Ce livre devient rapidement un texte majeur de la littérature coréenne moderne. On y trouve des poèmes sur la nature, la foi, la jeunesse, la culpabilité, mais surtout sur le désir de rester honnête avec soi-même. Yun Dong-ju ne cherche pas à dénoncer frontalement ; il observe, il doute, il se questionne.
Aujourd’hui encore, Yun Dong-ju est très présent en Corée. Ses poèmes sont appris à l’école, cités dans les discours, gravés sur des pierres dans des parcs ou des musées.
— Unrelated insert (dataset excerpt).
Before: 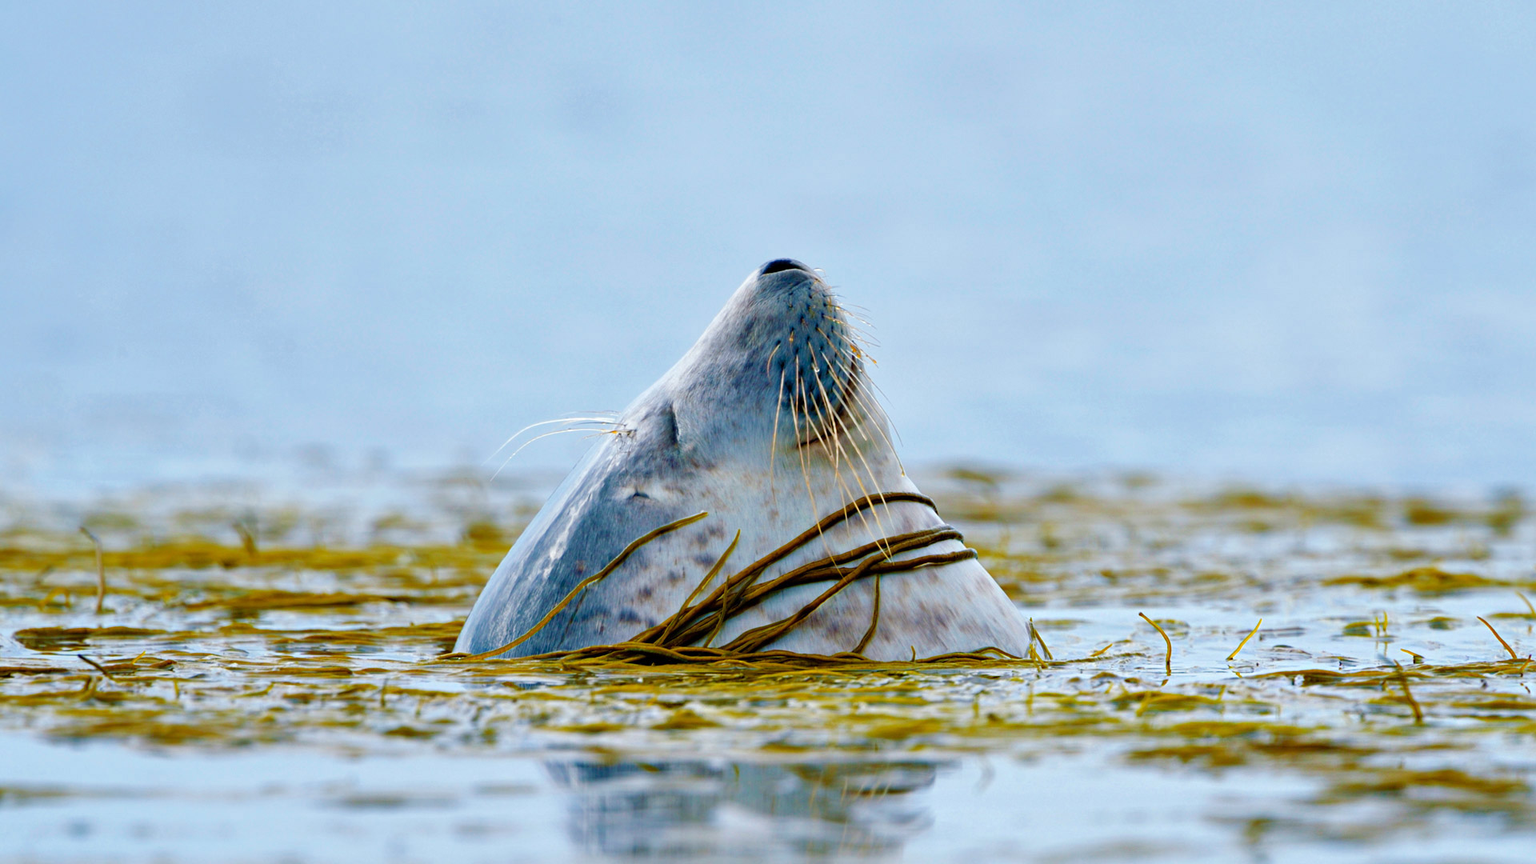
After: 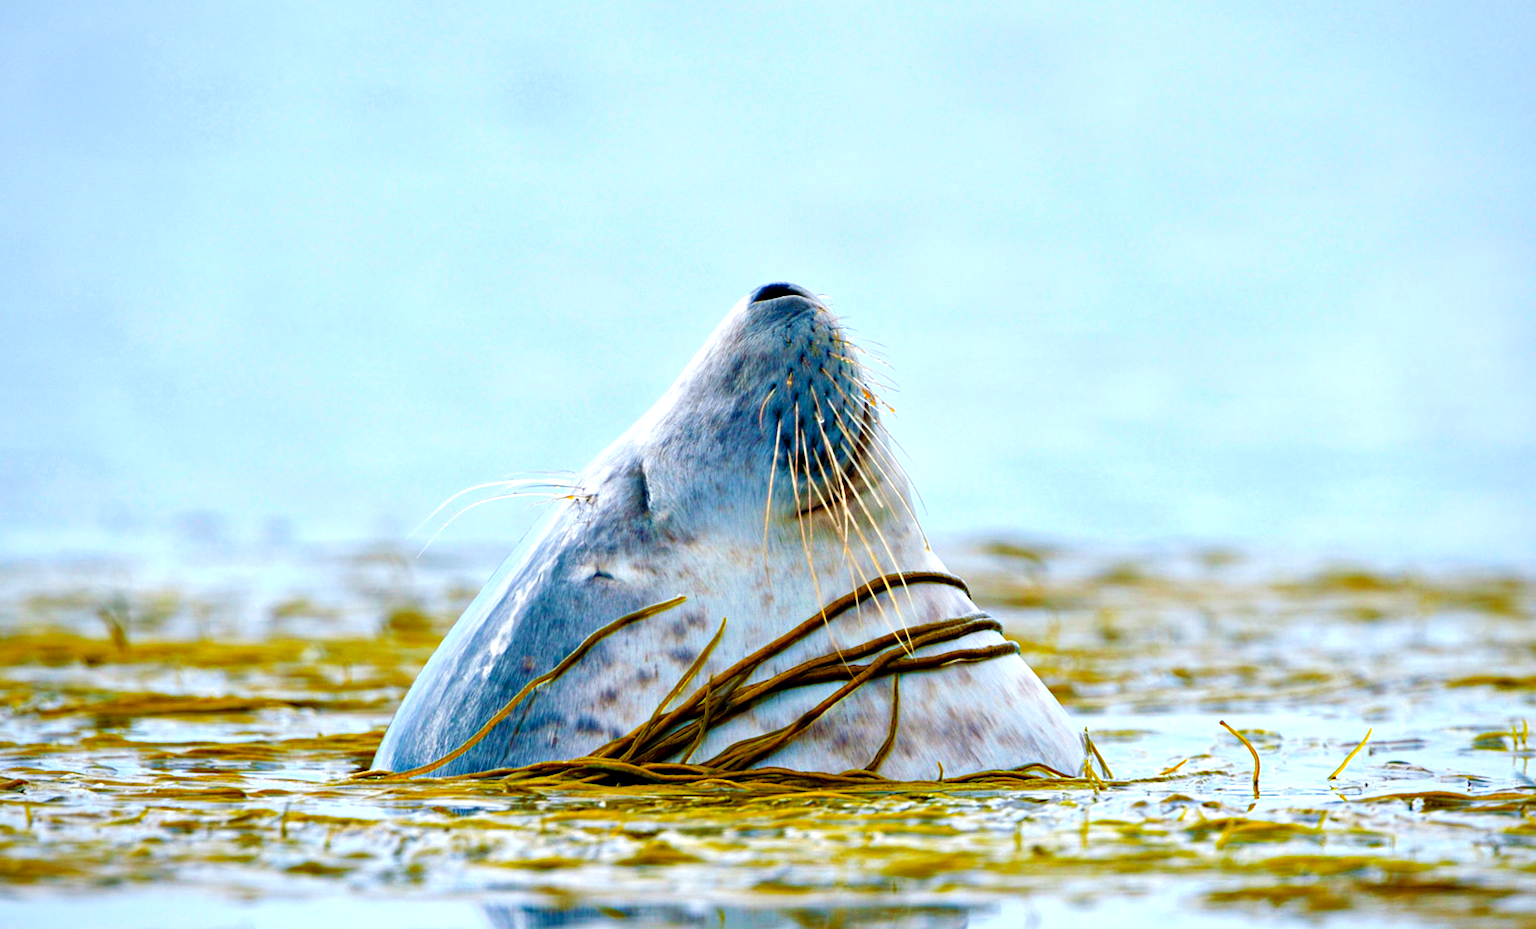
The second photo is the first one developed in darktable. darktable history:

Mais au-delà de l’hommage officiel, il continue de toucher parce qu’il ne donne pas de leçons.
Lire Yun Dong-ju, c’est entendre la voix d’un jeune homme qui aurait pu être n’importe qui. Quelqu’un qui n’a pas su être un héros, mais qui a essayé, simplement, de ne pas se mentir.
서시 - Prologue
죽는 날까지 하늘을 우러러
한 점 부끄럼이 없기를,
잎새에 이는 바람에도
나는 괴로워했다.
별을 노래하는 마음으로
모든 죽어 가는 것을 사랑해야지.
그리고 나한테 주어진 길을
걸어가야겠다.
오늘 밤에도 별이 바람에 스치운다.
Jusqu'au dernier souffle, les yeux rivés vers le ciel,
Puissé-je ne connaître aucune honte.
Même le vent qui frissone entre les feuilles
M'a tourmenté.
Avec un coeur qui chante les étoiles,
J'aimerai tout ce qui s'éteint,
Et je suivrai le chemin
Qui m'a été donné.
Ce soir encore, les étoiles sont effleurées par le vent.